### Extracted text
While exciting, normalizing sensory immersion as a narrative experience brings a slew of questions. For while we agree with tech-writer Marcus Wohlsen’s assessment of Virtual reality’s potential, what does it mean to make a “powerful empathy engine,” and what does it mean that having the capacity to do so is perceived as isolated to a select few? As this new entertainment and educational standard spreads, very few scholars are in a position to to develop a robust arts and humanities framework for the critique of VR texts, much less design and build one.
With that in mind, ViRVE is a proof of concept experiment. It is known that people learn about arts and technology not just by consuming, but by also by making. The purpose of our project is to teach others to make their own VR experiences. Demo creation will help us develop affordable VR creation workflows, and we will share our information with anyone who is interested.
We have identified four pathways we are qualified to pursue as our proof of concept / demo project, and we would like our donors to tell us which they would like us to complete first!

### Stored data
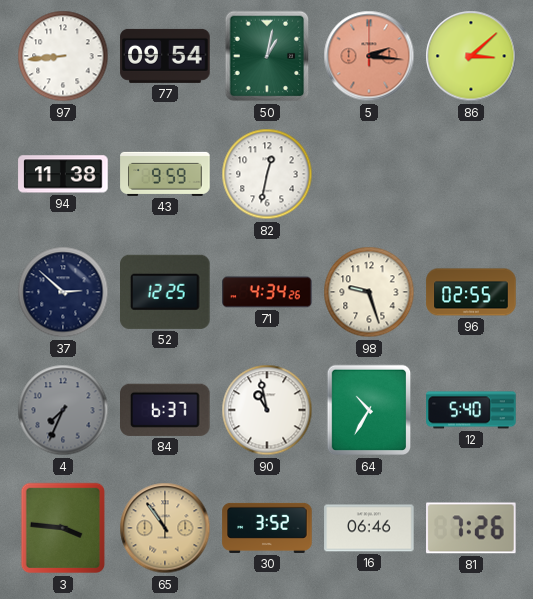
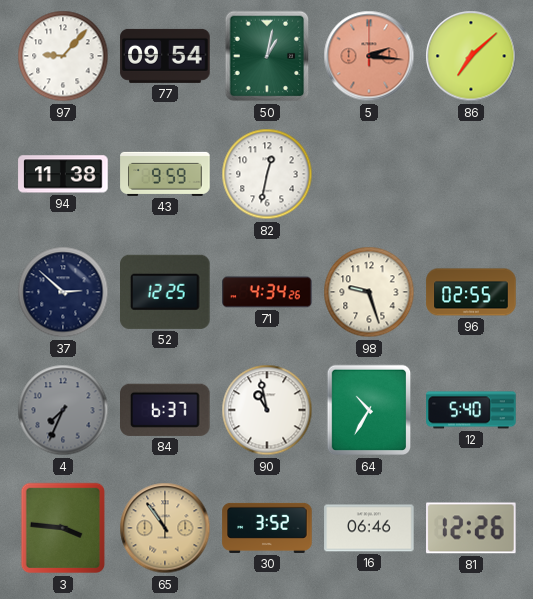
97: 8:44 -> 9:07
86: 3:08 -> 7:08
81: 7:26 -> 12:26
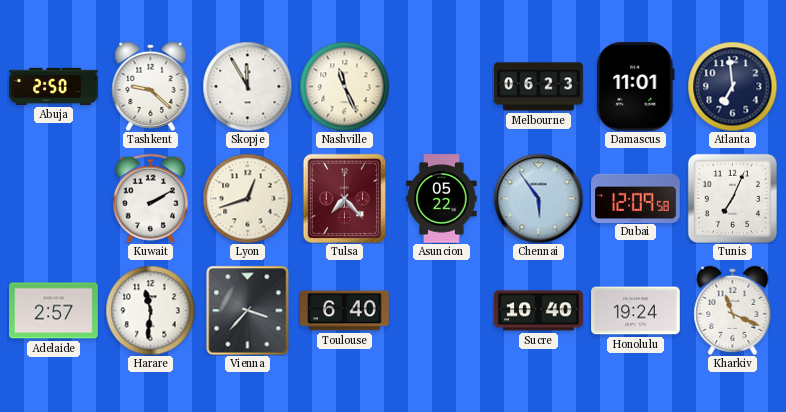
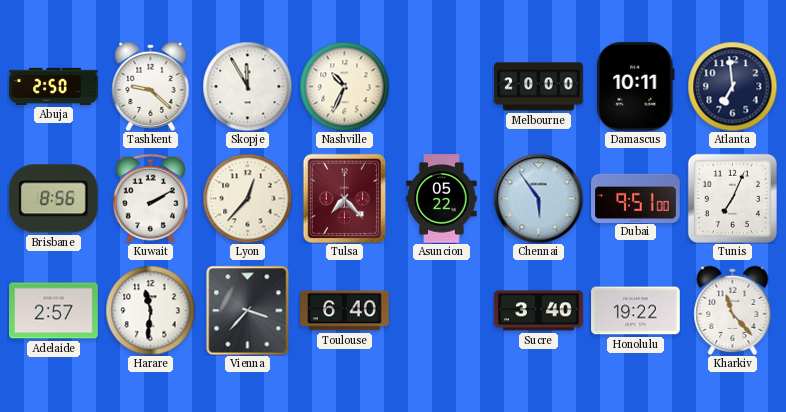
Nashville: 11:26 -> 10:34
Melbourne: 06:23 -> 20:00
Damascus: 11:01 -> 10:11
Brisbane: none -> 8:56
Lyon: 12:42 -> 12:37
Dubai: 12:09 -> 9:51
Sucre: 10:40 -> 3:40
Honolulu: 19:24 -> 19:22
Kharkiv: 11:19 -> 11:23
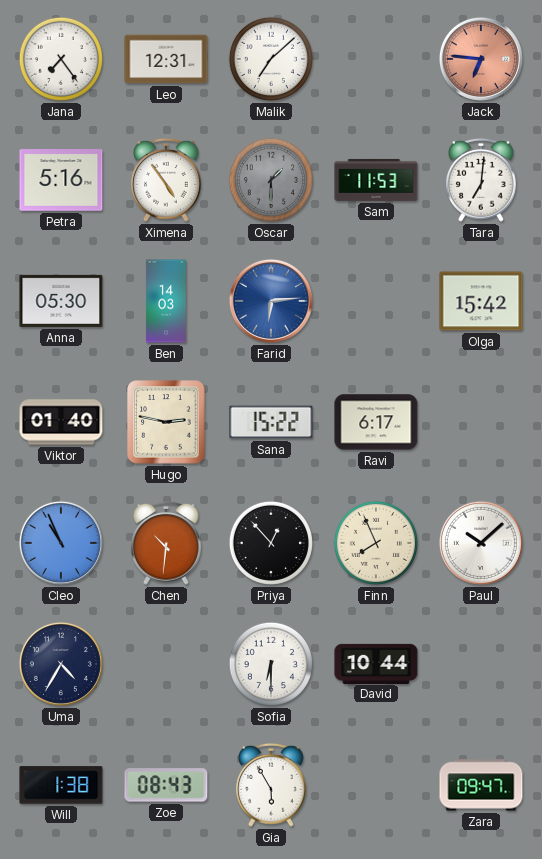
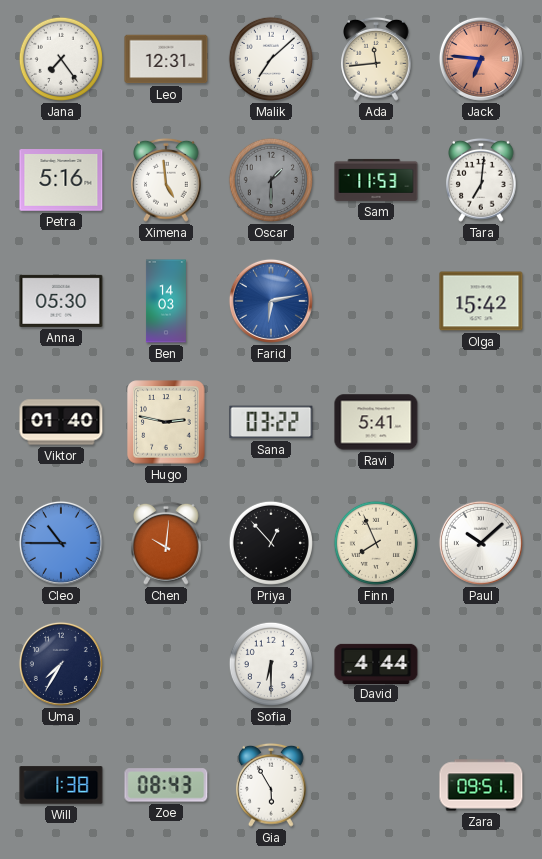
Ada: none -> 11:44
Ximena: 4:54 -> 4:59
Farid: 6:14 -> 6:13
Sana: 15:22 -> 03:22
Ravi: 6:17 -> 5:41
Cleo: 10:56 -> 10:45
Chen: 10:31 -> 10:01
Uma: 4:35 -> 7:35
David: 10:44 -> 4:44
Zara: 09:47 -> 09:51
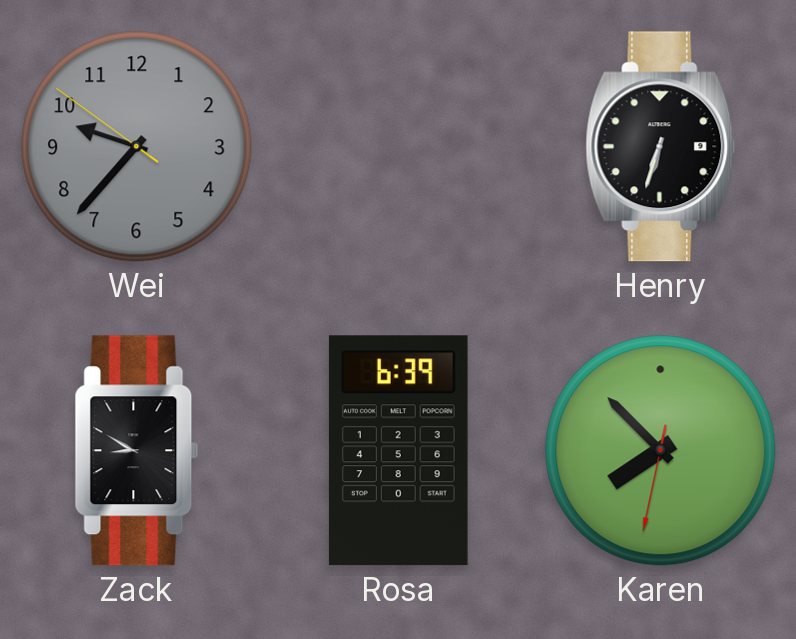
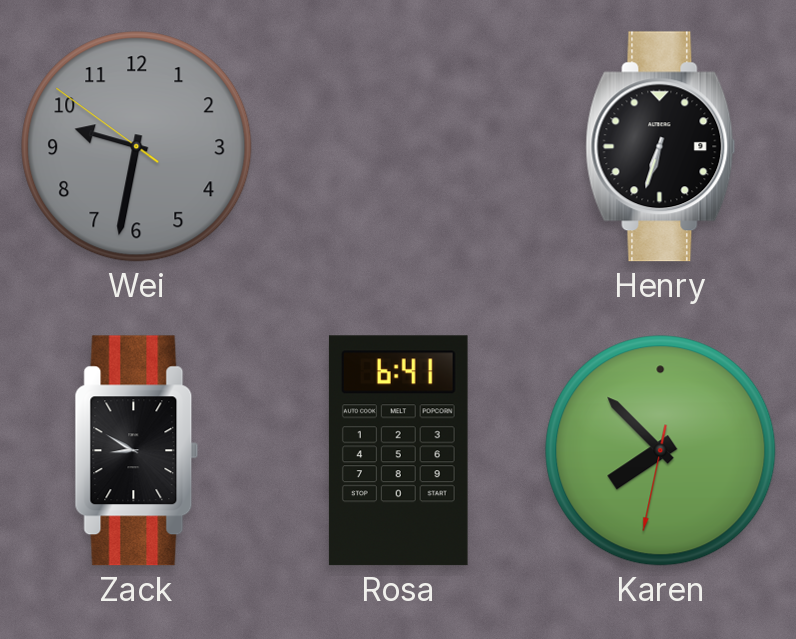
Wei: 9:36 -> 9:31
Rosa: 6:39 -> 6:41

### Instructions
(1) Quote the passage on virtual reality word for word, starting at "We have identified" and ending at "to complete first!".
(2) Write what comes next in the passage on virtual reality, picking up after its final sentence.
The material has nothing to do with the passage on virtual reality.

### Expected outputs
(1)
We have identified four pathways we are qualified to pursue as our proof of concept / demo project, and we would like our donors to tell us which they would like us to complete first!

(2)
# The Hear Me on Your Map Project (an advocate toolkit)
Using an innovative mix of spoken word poetry soundscape development, and immersive photography, this project takes up the question of how VR might be used to help youth create VR experiences that immerse users in their aural and spatial worlds, but also spark youths’ critical engagement with the materiality of their own lived environments.
# Octavia’s Notes – Following a Writer’s Journey (an archival experience toolkit)
This project would develop an innovative VR interface that would engage users in an interactive experience with selections from the copious Octavia Butler manuscript archive at the Huntington Library. Butler maintained thousands of notes pertaining to dozens of novels and short stories, each with multiple versions. This VR gaming experience would give users an experience of recovering stories from of scraps of paper and piles of notes.
# The Do You See What I See? Project (a diversity and inclusion toolkit)
Building on Fox Harrell’s (MIT) work on empathy and gesture, this project will tackle the complex problem of micro aggressions-- a kind of aggression that is very difficult to articulate when experienced, but often identifiable when experienced.
# The This Is Where She Lived Project (a cultural site toolkit)
This project utilizes the ViRVE team’s proximity to the Dickinson family homestead in the town of Amherst to produce immersive 3D models of Emily Dickinson’s dwelling place.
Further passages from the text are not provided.